--- START ---

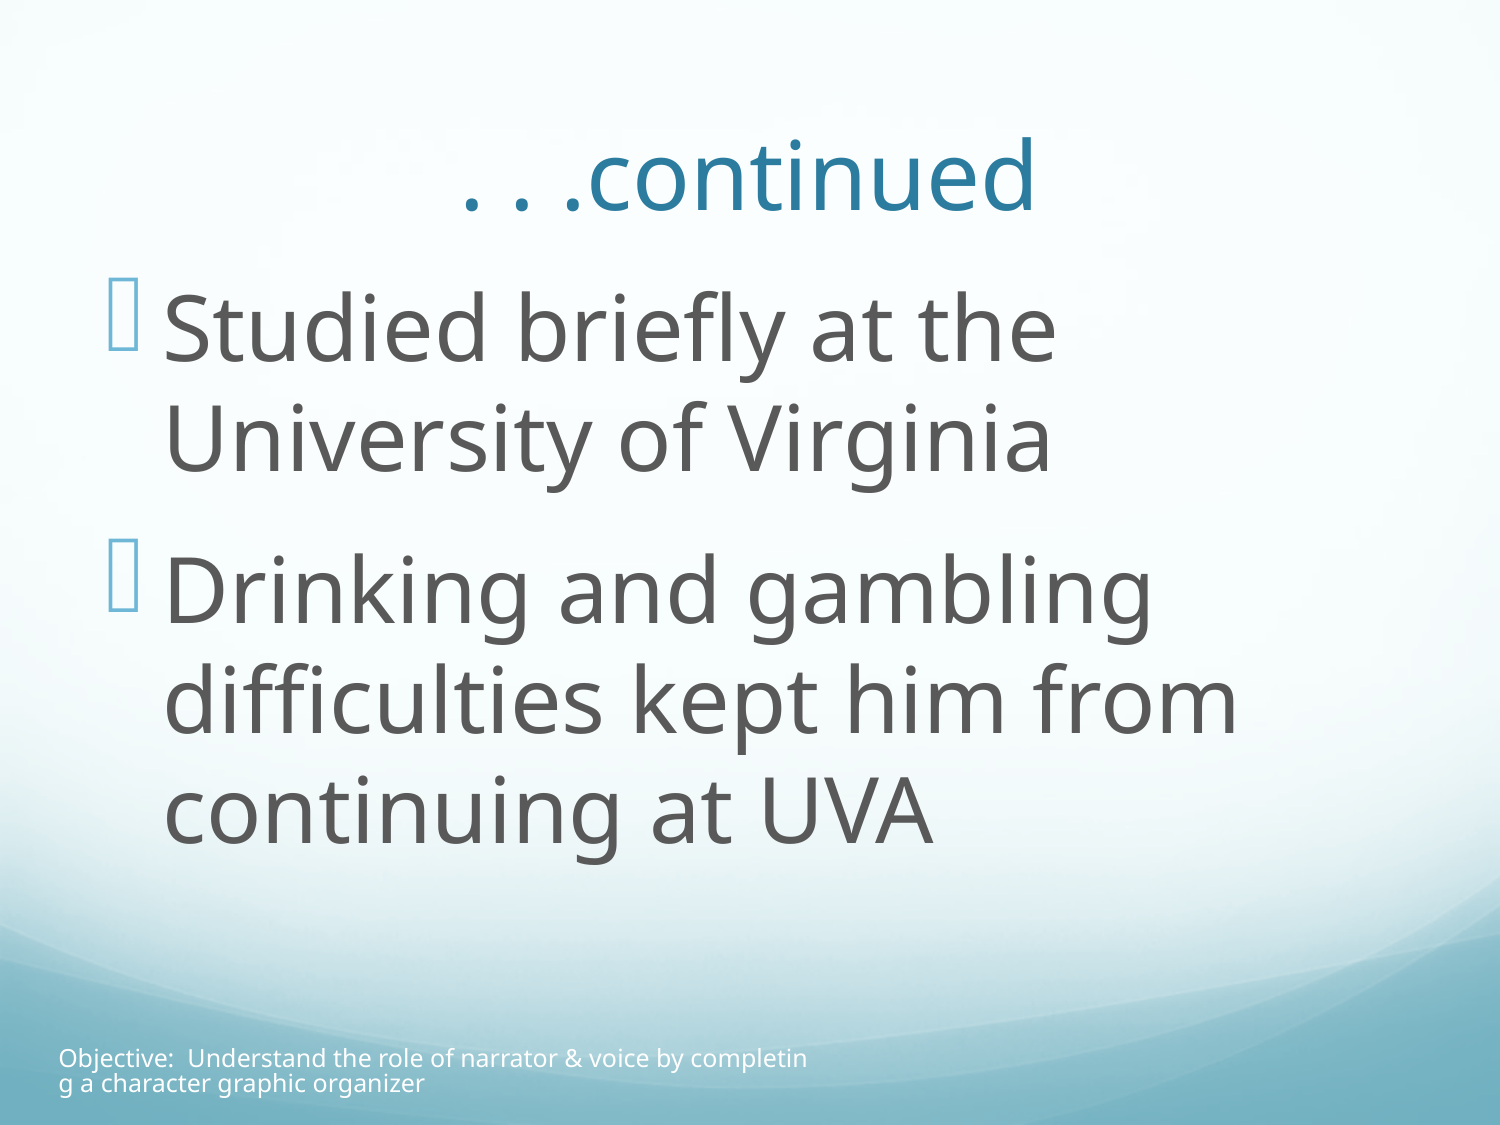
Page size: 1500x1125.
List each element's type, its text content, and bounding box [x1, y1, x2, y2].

footer Objective: Understand the role of narrator & voice by completing a character graphic organizer [43, 1029, 838, 1090]
title . . .continued [90, 17, 1410, 237]
list Studied briefly at the University of Virginia Drinking and gambling difficulties kept him from continuing at UVA [90, 262, 1410, 975]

--- END ---

## What is expected
Every line from the one with "List each element's" to the end of the records above should be returned exactly, and no other lines.

## Response
List each element's type, its text content, and bounding box [x1, y1, x2, y2].

footer Objective: Understand the role of narrator & voice by completing a character graphic organizer [43, 1029, 838, 1090]
title . . .continued [90, 17, 1410, 237]
list Studied briefly at the University of Virginia Drinking and gambling difficulties kept him from continuing at UVA [90, 262, 1410, 975]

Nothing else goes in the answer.